Exercise requirements :: In how many lines of the records does "left" appear? Answer with one number.

Entries supplied ::

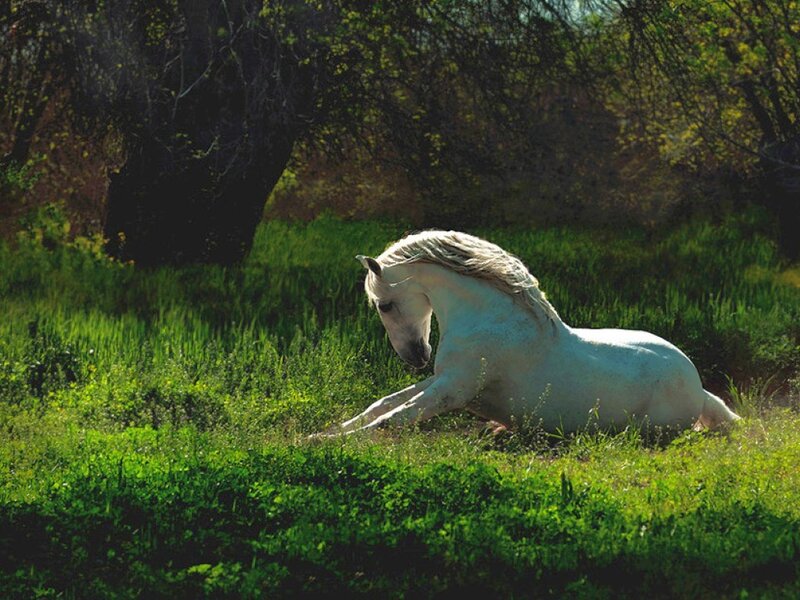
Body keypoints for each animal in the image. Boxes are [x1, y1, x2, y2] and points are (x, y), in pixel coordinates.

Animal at [316, 230, 740, 437]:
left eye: (383, 305)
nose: (416, 357)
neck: (492, 319)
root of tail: (698, 386)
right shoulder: (442, 379)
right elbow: (382, 405)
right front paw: (328, 430)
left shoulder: (454, 388)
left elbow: (394, 419)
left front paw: (326, 442)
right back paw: (497, 428)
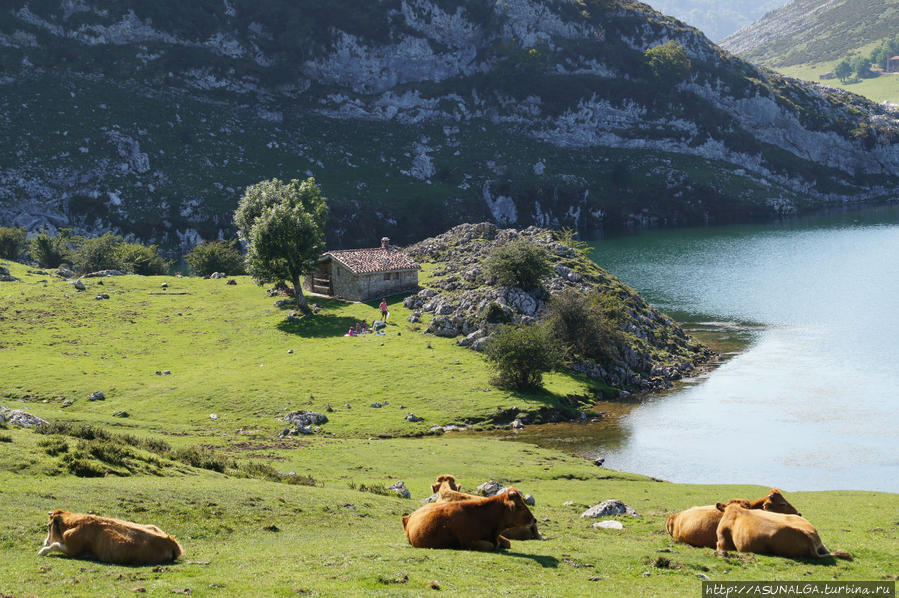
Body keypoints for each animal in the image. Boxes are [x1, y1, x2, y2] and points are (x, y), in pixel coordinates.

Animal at [38, 510, 183, 568]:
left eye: (48, 526)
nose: (45, 541)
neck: (74, 524)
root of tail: (170, 541)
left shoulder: (73, 550)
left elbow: (55, 545)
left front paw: (42, 551)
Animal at [404, 490, 536, 552]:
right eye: (520, 506)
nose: (534, 520)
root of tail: (409, 516)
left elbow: (507, 542)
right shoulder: (467, 542)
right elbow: (491, 545)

Task answer :: 9